• [Text excerpt]
+ + +
# Basil Docking V0.1 - Machine Learning Analysis
## Purpose

__Target Audience__<br>
Undergraduate chemistry/biochemistry students and, in general, people that have little to no knowledge of protein-ligand docking and would like to understand the general process of docking a ligand to a protein receptor.

__Brief Overview__<br>
Molecular docking is a computational method used to predict where molecules are able to bind to a protein receptor and what interactions exist between the molecule (from now on, refered to as "ligand") and the receptor. It is a popular technique utilized in drug discovery and design, as when creating new drugs and testing existing drugs aginst new receptors, it is useful to determine the likelihood of binding prior to screening as it can be used to eliminate molecules that are unlikely to bind to the receptor. This significantly reduces the potential cost and time needed to test the efficacy of a set of possible ligands. <br>

The general steps to perform molecular docking, assuming the ligand and receptor are ready to be docked, include the generation of potential ligand binding poses and the scoring of each generated pose (which predicts how strongly the ligand binds to the receptor, with a more negative score corresponding to a stronger bond). To dock a ligand to a protein, (insert text).<br>

This notebook series encompasses<br>
1. The preparation needed prior to docking (protein and ligand sanitation, ensuring files are in readable formats, and finding possible binding pockets)
+ + +
[Stored data entries]
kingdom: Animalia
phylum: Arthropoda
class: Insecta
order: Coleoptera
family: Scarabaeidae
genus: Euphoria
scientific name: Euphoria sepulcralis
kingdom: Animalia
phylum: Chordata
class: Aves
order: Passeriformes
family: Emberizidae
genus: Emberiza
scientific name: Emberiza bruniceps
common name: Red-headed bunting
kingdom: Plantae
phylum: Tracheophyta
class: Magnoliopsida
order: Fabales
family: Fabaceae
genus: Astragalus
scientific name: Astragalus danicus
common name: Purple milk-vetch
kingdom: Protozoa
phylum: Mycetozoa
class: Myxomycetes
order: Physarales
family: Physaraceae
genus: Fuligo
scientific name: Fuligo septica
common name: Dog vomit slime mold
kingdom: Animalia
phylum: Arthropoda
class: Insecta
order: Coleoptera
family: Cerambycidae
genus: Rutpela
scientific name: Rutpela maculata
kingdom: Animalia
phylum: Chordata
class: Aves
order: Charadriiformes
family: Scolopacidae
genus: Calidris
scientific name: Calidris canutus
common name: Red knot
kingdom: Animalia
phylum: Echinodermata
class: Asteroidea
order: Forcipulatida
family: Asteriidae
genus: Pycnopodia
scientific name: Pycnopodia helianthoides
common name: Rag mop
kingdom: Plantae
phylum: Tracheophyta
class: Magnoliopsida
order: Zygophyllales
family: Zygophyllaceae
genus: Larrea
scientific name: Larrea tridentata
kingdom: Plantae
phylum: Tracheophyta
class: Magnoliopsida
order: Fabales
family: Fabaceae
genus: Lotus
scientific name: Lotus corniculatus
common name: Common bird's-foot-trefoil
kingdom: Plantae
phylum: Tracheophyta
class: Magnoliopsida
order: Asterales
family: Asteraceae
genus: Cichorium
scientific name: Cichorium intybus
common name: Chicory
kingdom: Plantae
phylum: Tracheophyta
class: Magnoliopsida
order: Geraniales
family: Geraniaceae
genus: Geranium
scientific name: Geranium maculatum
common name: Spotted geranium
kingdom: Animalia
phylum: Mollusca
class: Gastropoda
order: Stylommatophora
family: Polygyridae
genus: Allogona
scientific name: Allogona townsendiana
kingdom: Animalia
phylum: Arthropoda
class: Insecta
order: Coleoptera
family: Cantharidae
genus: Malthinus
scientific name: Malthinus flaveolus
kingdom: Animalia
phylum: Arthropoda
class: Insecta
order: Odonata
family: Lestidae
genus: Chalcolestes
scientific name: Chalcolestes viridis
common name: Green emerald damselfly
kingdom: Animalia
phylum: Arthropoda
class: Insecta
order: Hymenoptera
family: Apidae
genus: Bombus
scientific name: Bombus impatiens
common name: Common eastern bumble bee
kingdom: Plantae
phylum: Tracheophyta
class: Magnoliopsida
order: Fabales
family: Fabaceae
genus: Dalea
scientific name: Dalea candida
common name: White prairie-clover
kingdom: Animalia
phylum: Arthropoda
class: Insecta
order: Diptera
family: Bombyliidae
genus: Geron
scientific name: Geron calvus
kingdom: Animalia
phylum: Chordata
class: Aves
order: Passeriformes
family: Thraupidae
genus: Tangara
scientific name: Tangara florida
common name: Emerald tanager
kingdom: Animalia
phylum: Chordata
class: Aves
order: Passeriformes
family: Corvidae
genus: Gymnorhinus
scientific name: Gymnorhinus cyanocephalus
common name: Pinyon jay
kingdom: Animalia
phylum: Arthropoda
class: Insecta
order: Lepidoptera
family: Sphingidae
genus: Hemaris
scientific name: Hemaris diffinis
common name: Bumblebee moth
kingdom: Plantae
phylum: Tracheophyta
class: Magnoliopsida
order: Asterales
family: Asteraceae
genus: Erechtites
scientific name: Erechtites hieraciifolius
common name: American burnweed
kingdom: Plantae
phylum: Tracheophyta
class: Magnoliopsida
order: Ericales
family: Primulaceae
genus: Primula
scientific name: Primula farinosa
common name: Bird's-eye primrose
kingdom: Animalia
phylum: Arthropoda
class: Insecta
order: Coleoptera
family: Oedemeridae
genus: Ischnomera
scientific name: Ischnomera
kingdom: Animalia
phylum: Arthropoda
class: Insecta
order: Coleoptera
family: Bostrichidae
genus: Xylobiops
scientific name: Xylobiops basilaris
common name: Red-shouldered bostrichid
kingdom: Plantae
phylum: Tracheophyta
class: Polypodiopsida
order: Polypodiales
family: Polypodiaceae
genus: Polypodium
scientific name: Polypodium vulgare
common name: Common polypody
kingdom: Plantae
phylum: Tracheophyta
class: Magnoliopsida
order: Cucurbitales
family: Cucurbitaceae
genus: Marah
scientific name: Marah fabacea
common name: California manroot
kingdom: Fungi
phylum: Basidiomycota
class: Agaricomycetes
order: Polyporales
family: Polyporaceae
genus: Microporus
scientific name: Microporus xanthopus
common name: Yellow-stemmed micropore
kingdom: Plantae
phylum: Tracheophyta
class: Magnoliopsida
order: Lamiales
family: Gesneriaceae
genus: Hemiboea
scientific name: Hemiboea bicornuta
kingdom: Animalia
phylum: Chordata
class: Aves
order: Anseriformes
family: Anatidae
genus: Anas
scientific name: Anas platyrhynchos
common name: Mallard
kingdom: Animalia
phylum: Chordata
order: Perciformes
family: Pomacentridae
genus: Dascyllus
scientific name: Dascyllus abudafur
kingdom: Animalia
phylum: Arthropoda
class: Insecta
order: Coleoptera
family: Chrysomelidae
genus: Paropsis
+ + +
• [Exercise objective]
List the preparation steps that the docking page names as needed before docking. Work from the docking page alone, not the rows.

• [Result for this exercise]
- Protein and ligand sanitation
- Ensuring files are in readable formats
- Finding possible binding pockets